On the plus side, the anesthesiologist-intensivists are outstanding clinicians and educators, and I'm still in touch with and collaborating with several. The units are called closed, but no one is fooled; the cardiac and burn surgeons are very involved (and I would say in the case of the cardiac surgeons, engaged in active subterfuge; it's a drag. You'd be in the middle of rounds with the team, the surgeon would show up, and the gensurg resident would literally break off from the team and go huddle in the corner with the surgeon and make all the decisions). Anesthesia recently "took over" the general surgery unit, whatever that means. Sounds like it's going pretty well, although, again, I would hesitate to call it closed.
That said, if you want to be in Chicago, it's the only real fellowship. Northwestern has one, but as long back as I can remember, the experience was limited to neuro and trauma (not counting observational rotations through the other units).
UCSF is largely an open shop as well, with the exception of heme/onc and surgical subspecialty patients, which are closed (but again, it's not like the surgeon is just going to be hands-off; they're always involved and often overbearing). That said, you cover every type of patient except cardiac surgical.
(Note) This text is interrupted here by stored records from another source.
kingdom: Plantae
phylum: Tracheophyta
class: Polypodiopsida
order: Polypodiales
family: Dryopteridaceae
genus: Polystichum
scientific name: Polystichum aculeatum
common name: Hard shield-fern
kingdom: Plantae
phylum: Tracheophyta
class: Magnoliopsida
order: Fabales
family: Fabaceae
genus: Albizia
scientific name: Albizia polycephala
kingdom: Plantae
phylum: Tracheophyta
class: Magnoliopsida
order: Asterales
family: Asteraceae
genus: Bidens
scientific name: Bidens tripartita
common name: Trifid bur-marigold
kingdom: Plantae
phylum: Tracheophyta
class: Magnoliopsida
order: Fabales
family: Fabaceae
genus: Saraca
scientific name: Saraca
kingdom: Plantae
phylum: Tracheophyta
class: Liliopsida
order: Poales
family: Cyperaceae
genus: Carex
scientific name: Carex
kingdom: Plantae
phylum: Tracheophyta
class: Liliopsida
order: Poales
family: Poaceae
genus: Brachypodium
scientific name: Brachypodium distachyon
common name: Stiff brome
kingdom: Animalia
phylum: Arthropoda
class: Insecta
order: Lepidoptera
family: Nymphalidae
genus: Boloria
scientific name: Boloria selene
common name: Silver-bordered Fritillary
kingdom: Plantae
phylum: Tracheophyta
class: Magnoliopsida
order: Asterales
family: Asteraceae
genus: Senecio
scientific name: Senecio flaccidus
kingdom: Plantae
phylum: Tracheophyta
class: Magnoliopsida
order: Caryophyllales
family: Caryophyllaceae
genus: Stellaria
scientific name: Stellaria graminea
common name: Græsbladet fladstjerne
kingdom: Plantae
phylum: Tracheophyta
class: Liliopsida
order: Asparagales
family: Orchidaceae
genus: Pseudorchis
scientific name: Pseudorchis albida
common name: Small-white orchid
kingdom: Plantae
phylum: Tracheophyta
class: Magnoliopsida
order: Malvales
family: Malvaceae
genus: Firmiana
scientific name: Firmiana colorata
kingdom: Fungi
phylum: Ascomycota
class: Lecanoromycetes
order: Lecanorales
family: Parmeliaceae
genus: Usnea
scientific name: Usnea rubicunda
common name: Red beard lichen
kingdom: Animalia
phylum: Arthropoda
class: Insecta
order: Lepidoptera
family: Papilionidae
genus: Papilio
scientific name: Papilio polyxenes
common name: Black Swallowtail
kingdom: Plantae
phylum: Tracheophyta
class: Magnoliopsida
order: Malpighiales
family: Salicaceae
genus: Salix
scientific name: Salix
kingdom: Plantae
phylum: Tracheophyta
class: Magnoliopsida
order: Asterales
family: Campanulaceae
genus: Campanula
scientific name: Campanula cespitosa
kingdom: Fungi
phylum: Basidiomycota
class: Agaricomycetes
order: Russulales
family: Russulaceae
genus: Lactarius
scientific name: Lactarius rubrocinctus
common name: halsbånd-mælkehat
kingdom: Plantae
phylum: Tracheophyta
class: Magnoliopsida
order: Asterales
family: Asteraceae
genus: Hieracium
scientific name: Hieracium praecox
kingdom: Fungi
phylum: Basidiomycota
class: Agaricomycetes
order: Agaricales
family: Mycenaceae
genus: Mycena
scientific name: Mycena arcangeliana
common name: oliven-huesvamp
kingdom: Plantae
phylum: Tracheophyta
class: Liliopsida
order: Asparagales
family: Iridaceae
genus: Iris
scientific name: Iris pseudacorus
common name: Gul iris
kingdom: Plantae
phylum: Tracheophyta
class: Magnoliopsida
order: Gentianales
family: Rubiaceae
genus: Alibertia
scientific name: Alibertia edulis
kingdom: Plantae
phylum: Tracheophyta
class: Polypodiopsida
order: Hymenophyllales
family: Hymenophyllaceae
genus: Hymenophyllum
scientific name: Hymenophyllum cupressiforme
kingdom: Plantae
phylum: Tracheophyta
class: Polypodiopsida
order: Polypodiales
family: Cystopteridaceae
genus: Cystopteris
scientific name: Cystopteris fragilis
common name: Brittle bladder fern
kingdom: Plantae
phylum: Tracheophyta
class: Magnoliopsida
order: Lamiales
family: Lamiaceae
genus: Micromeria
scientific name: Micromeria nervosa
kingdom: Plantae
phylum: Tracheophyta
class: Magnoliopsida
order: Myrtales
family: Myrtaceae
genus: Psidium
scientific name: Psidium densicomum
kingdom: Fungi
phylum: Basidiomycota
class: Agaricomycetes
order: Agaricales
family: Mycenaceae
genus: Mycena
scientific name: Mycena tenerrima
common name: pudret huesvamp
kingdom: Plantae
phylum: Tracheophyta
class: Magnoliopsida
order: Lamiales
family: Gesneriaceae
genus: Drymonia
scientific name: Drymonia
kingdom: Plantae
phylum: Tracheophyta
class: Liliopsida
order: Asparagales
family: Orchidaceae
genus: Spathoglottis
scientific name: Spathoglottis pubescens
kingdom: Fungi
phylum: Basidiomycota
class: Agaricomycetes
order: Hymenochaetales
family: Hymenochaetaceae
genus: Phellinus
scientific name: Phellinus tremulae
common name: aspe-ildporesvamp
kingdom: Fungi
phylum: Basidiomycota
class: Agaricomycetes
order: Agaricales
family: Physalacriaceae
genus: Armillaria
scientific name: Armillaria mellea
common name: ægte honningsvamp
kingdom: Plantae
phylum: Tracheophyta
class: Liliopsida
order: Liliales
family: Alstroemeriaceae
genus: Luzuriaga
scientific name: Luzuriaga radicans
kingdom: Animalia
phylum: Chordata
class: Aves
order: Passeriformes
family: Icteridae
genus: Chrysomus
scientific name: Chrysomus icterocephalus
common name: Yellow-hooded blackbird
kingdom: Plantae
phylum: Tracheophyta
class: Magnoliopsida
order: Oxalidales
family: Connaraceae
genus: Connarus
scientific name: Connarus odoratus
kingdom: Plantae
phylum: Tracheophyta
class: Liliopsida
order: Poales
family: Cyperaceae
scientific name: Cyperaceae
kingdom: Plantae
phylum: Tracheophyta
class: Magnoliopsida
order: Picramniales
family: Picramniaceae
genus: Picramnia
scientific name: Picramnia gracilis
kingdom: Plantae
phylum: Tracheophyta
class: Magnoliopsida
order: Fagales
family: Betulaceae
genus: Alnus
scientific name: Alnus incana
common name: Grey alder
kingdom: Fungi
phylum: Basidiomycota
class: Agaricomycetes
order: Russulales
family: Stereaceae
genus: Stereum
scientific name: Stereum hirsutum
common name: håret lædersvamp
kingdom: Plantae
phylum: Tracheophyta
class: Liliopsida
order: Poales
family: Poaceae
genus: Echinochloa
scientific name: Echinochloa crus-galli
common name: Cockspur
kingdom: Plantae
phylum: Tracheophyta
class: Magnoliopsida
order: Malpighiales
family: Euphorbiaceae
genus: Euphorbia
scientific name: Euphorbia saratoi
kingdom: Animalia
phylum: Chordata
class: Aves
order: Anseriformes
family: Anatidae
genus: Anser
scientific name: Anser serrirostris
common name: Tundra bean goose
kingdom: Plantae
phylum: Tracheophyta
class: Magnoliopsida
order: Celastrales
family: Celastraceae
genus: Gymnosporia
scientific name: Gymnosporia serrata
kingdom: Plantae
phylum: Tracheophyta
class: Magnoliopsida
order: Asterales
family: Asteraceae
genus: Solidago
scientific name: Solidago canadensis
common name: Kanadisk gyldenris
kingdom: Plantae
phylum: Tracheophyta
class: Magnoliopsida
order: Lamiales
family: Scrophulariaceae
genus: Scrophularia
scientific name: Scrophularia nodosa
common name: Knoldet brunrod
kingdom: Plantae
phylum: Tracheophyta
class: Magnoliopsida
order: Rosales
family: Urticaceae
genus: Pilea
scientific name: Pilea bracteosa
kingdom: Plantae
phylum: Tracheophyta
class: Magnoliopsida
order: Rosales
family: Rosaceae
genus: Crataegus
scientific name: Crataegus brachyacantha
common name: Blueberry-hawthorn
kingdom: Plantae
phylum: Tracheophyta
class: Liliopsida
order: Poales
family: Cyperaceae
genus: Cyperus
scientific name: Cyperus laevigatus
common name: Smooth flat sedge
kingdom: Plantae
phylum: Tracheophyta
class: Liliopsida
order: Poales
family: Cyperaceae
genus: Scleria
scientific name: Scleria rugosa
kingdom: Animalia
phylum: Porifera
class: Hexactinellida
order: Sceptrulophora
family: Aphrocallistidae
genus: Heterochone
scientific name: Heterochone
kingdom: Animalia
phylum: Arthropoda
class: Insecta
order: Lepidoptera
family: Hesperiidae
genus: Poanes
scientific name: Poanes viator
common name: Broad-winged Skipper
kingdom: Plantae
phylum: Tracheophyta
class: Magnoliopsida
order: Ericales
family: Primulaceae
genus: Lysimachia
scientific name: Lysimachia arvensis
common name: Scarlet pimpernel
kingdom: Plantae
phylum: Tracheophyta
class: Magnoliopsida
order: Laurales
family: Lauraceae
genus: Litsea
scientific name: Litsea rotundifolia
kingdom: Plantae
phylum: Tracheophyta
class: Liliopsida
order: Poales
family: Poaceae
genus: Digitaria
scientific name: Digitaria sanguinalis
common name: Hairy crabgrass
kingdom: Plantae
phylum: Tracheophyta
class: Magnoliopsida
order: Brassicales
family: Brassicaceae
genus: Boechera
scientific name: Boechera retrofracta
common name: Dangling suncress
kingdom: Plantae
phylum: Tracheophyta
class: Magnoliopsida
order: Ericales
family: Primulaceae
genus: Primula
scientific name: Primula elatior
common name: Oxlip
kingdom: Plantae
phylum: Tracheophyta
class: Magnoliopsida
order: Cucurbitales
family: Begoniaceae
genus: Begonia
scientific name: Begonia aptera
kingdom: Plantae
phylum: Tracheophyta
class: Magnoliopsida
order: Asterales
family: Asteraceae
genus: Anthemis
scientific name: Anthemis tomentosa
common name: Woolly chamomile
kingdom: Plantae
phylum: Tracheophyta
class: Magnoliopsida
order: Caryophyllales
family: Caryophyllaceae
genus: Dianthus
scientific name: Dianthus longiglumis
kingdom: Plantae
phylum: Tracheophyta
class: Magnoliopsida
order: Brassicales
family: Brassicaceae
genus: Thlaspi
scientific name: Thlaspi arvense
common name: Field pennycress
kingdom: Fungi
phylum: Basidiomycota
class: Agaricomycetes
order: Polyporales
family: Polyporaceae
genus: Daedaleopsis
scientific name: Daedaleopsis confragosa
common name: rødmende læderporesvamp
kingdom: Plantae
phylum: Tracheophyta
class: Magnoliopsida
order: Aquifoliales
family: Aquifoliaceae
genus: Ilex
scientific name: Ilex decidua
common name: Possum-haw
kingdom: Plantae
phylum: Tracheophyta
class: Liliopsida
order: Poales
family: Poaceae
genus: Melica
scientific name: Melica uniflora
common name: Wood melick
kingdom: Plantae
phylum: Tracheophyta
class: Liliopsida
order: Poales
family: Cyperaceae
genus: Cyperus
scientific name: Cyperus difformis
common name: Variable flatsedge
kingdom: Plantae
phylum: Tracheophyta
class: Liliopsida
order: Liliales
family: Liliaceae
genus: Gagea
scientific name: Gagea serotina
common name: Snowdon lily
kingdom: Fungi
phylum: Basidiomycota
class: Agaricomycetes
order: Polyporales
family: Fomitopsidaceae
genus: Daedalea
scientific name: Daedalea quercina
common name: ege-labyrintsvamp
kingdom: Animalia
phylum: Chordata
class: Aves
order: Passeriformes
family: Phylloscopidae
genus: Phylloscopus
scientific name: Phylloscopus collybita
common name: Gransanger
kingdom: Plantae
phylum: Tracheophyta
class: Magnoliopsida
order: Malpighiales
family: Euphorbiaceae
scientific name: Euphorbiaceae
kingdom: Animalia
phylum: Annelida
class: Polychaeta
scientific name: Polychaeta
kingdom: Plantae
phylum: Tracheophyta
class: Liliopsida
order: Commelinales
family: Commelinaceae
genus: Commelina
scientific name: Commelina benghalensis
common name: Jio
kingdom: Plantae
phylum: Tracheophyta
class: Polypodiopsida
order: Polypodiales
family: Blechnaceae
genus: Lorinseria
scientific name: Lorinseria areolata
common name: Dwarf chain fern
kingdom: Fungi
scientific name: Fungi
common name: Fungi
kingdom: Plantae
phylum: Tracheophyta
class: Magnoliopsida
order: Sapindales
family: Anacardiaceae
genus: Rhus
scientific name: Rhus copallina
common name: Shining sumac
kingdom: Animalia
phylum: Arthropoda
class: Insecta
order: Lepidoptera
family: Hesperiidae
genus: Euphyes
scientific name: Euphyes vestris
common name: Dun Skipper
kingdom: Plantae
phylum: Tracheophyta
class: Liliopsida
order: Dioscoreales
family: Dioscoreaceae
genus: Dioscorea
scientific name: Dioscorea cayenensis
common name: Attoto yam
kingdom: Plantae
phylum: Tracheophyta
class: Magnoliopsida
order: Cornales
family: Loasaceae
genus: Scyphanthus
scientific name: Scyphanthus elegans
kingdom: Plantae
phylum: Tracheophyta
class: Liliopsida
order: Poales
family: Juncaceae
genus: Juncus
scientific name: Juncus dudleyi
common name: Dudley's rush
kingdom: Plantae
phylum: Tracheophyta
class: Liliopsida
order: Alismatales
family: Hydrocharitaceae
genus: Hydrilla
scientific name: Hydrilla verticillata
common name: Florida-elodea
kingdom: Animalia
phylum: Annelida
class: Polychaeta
I would say, in general, there are very few places (Columbia maybe, or Vanderbilt, so I've heard) where the anesthesiologists are truly left alone to take care of patients. It's just the reality that surgeons don't think anyone knows medicine or their patients as well as they do. Within that context, then, a good fellowship will give you broad exposure to lots of types of patients and the opportunities for autonomy in management and navigation of the often complex collaboration between services that defines our work.
In that regard, I think UCSF was an outstanding place to train. I'll have a better sense for that as I progress through my first year as an attending, which will be partly at UCSF in that open model, and partly in a closed medical unit.